> What you have to do: Copy out every line of the records below that contains the string "products", matching case exactly.

> Records for the task:
+---+
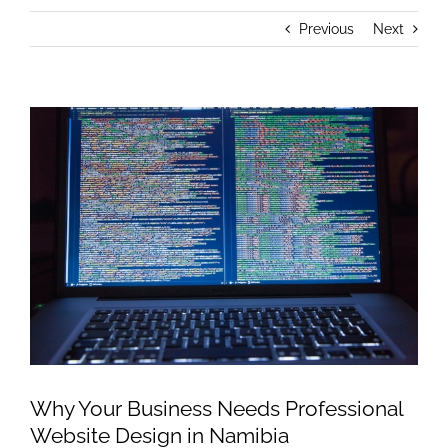
Previous
Next
View
Larger
Image
Why Your Business Needs Professional
Website Design in Namibia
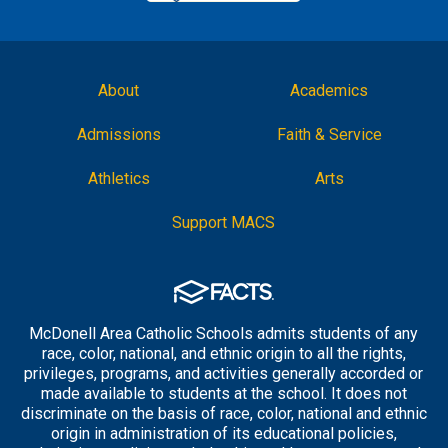
About
Academics
Admissions
Faith & Service
Athletics
Arts
Support MACS
McDonell Area Catholic Schools admits students of any
race, color, national, and ethnic origin to all the rights,
privileges, programs, and activities generally accorded or
made available to students at the school. It does not
discriminate on the basis of race, color, national and ethnic
origin in administration of its educational policies,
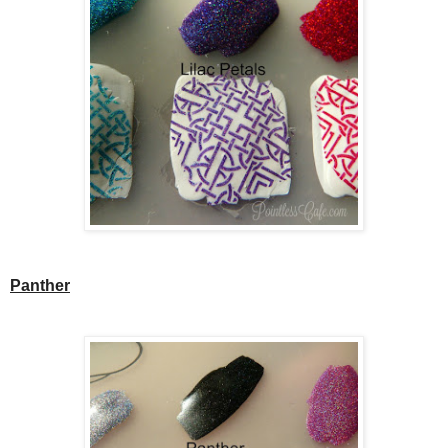
Panther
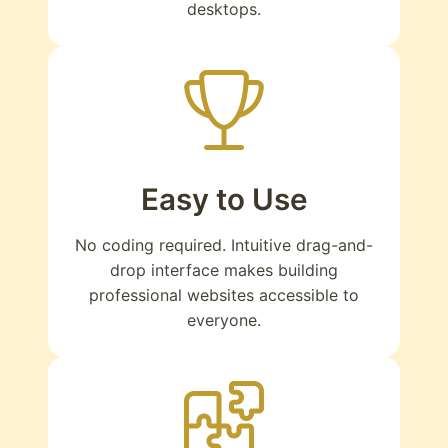
desktops.
Easy to Use
No coding required. Intuitive drag-and-
drop interface makes building
professional websites accessible to
everyone.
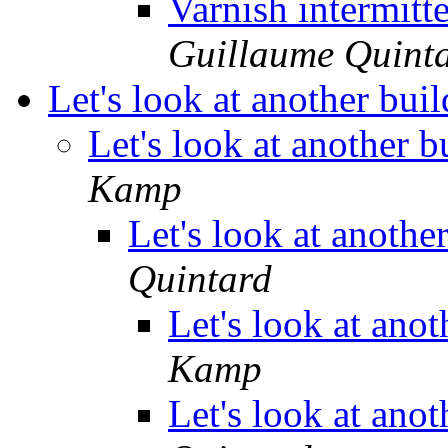
Varnish intermitt
Guillaume Quint
Let's look at another bui
Let's look at another 
Kamp
Let's look at anothe
Quintard
Let's look at ano
Kamp
Let's look at ano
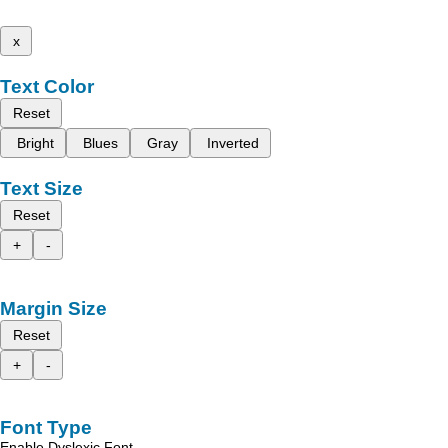
x
Text Color
Reset
Bright
Blues
Gray
Inverted
Text Size
Reset
+
-
Margin Size
Reset
+
-
Font Type
Enable Dyslexic Font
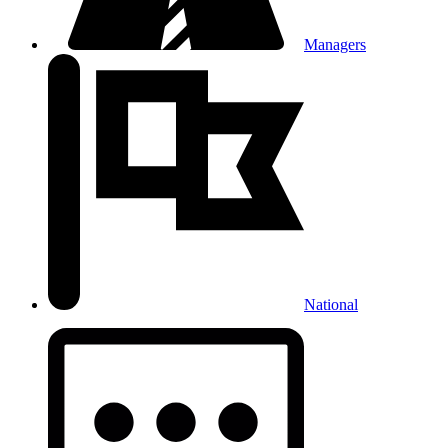
Managers
National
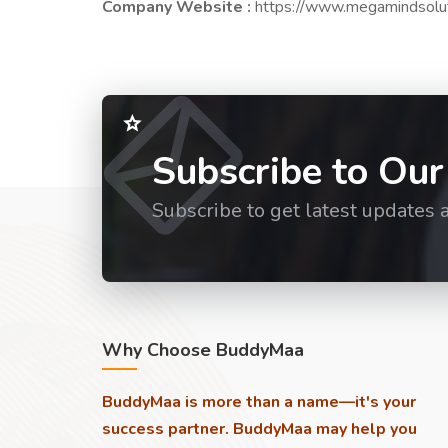
Company Website :
https://www.megamindsolu
Subscribe to Our
Subscribe to get latest updates 
Why Choose BuddyMaa
BuddyMaa is more than a name—it's your
success partner. BuddyMaa may help you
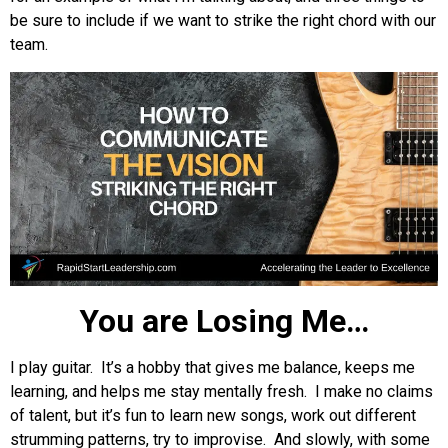
be sure to include if we want to strike the right chord with our
team.
You are Losing Me…
I play guitar. It’s a hobby that gives me balance, keeps me
learning, and helps me stay mentally fresh. I make no claims
of talent, but it’s fun to learn new songs, work out different
strumming patterns, try to improvise. And slowly, with some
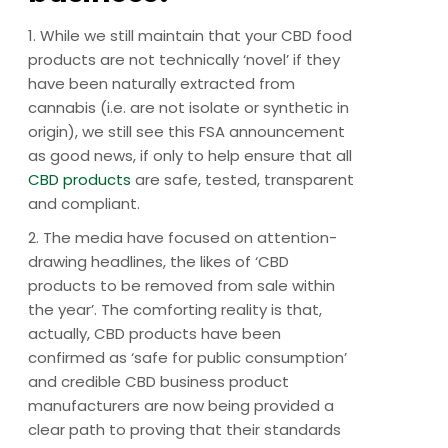
1. While we still maintain that your CBD food
products are not technically ‘novel’ if they
have been naturally extracted from
cannabis (i.e. are not isolate or synthetic in
origin), we still see this FSA announcement
as good news, if only to help ensure that all
CBD products
are safe, tested, transparent
and compliant.
2. The media have focused on attention-
drawing headlines, the likes of ‘CBD
products to be removed from sale within
the year’. The comforting reality is that,
actually, CBD products have been
confirmed as ‘safe for public consumption’
and credible CBD business product
manufacturers are now being provided a
clear path to proving that their standards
+---+
> The completed task:
products are not technically ‘novel’ if they
CBD products
products to be removed from sale within
actually, CBD products have been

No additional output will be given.